[EXERCISE] Nothing outside the range is to be copied. From the entries below, reproduce exactly the lines starting at the one with "right ankle: (230, 241, 14)" and ending at the one with "left wrist: (262, 208, -10)", without pictures.
══════
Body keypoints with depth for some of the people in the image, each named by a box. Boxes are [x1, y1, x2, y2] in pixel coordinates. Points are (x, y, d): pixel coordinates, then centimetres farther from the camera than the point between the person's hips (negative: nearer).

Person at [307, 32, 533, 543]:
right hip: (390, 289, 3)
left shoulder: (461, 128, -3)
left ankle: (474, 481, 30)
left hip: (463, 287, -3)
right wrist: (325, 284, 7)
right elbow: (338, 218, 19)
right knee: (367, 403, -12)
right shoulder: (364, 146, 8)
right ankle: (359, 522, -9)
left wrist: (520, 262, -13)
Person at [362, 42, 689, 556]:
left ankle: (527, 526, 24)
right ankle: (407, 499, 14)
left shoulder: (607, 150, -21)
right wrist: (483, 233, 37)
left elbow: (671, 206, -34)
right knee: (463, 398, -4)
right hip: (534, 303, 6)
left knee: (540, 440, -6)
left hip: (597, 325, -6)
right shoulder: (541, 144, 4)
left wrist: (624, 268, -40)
══════
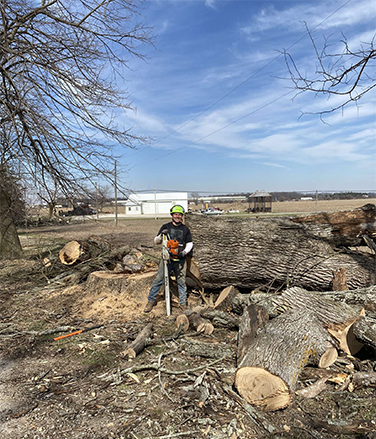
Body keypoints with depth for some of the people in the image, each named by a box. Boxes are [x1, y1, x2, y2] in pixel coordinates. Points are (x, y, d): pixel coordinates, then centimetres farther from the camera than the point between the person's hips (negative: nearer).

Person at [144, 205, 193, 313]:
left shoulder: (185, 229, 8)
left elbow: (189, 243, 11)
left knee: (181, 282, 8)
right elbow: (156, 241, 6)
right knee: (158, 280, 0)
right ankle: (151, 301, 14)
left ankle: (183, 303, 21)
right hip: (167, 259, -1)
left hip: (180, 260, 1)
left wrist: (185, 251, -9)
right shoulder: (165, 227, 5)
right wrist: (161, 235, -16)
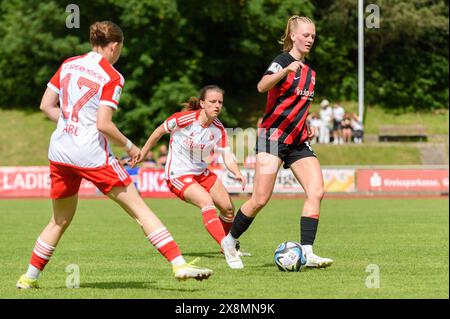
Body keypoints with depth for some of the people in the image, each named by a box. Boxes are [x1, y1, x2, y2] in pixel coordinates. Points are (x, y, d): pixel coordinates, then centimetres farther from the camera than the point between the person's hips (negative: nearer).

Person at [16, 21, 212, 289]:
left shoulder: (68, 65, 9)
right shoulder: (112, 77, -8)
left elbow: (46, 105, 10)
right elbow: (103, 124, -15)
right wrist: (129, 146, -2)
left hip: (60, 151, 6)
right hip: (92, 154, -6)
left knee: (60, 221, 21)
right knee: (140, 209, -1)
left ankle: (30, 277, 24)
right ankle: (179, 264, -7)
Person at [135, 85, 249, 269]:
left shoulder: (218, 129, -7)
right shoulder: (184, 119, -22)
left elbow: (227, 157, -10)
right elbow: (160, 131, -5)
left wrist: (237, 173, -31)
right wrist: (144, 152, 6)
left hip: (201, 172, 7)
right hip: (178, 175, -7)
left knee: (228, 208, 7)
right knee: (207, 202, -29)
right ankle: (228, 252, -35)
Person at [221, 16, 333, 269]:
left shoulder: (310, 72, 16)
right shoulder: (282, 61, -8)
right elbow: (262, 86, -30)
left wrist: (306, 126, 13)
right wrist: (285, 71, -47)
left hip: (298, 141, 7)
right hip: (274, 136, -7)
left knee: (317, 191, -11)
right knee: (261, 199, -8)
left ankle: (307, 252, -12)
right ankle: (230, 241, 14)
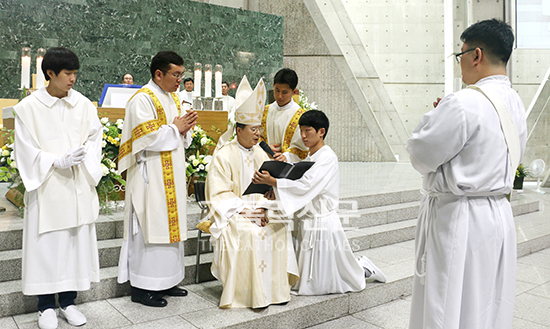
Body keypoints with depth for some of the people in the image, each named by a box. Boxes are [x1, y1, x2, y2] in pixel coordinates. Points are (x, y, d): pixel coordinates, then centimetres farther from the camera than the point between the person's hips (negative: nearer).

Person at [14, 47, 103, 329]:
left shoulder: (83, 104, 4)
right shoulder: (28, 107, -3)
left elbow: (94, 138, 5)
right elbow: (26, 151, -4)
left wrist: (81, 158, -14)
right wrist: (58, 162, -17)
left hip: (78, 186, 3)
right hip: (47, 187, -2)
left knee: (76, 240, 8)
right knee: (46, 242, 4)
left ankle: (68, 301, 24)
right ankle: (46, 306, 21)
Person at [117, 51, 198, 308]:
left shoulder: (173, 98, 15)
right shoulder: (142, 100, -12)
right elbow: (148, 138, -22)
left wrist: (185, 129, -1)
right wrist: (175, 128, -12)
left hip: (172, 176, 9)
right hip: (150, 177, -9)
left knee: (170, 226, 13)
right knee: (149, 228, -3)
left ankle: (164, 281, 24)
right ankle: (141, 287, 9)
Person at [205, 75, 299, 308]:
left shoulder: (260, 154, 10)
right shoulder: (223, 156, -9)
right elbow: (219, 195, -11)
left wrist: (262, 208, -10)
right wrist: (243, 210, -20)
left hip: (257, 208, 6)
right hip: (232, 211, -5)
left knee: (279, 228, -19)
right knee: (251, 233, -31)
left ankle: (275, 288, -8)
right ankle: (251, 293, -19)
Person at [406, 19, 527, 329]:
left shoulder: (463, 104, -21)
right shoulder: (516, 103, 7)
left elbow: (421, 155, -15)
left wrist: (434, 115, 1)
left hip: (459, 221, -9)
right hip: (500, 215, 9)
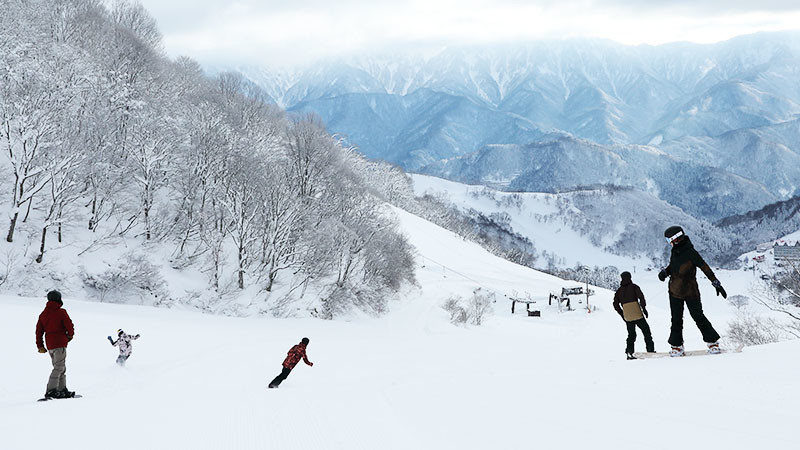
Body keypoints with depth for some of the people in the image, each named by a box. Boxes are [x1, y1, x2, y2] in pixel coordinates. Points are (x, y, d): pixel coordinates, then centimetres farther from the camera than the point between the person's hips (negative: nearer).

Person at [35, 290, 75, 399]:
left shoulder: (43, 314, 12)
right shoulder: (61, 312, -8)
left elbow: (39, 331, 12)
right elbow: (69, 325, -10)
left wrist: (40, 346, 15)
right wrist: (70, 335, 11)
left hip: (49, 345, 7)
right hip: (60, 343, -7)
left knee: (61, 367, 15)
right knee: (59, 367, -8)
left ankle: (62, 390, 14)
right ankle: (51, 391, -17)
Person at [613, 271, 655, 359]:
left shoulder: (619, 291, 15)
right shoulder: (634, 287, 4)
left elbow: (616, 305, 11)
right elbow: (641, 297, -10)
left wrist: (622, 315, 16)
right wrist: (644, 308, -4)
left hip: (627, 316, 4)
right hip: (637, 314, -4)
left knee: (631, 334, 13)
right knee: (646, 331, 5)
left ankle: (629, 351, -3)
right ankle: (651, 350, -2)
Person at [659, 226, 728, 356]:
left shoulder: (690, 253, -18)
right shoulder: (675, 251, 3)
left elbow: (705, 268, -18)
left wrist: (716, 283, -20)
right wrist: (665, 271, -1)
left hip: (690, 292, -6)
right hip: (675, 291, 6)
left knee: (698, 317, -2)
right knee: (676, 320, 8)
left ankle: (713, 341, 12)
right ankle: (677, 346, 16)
══════
[THE COMPLETED TASK]
right ankle: (230, 241, 14)
Body keypoints with depth for some of the people in the image, each named by a box. Boxes are [x1, y1, x2, y2] in pixel coordinates. Points are (x, y, d): pixel coordinates, then centimetres farther from the camera than the point between the person's hips (negative: nearer).

Person at [14, 47, 103, 329]:
left shoulder: (83, 104, 4)
right shoulder: (28, 107, -3)
left elbow: (94, 138, 5)
right elbow: (26, 151, -4)
left wrist: (81, 158, -14)
right wrist: (58, 162, -17)
left hip: (78, 186, 3)
right hip: (47, 187, -2)
left knee: (76, 240, 8)
right knee: (46, 242, 4)
left ankle: (68, 301, 24)
right ankle: (46, 306, 21)
Person at [117, 51, 198, 308]:
left shoulder: (173, 98, 15)
right shoulder: (142, 100, -12)
right elbow: (148, 138, -22)
left wrist: (185, 129, -1)
right wrist: (175, 128, -12)
left hip: (172, 176, 9)
right hip: (150, 177, -9)
left knee: (170, 226, 13)
right knee: (149, 228, -3)
left ankle: (164, 281, 24)
right ankle: (141, 287, 9)
Person at [205, 75, 299, 308]:
left shoulder: (260, 154, 10)
right shoulder: (223, 156, -9)
right elbow: (219, 195, -11)
left wrist: (262, 208, -10)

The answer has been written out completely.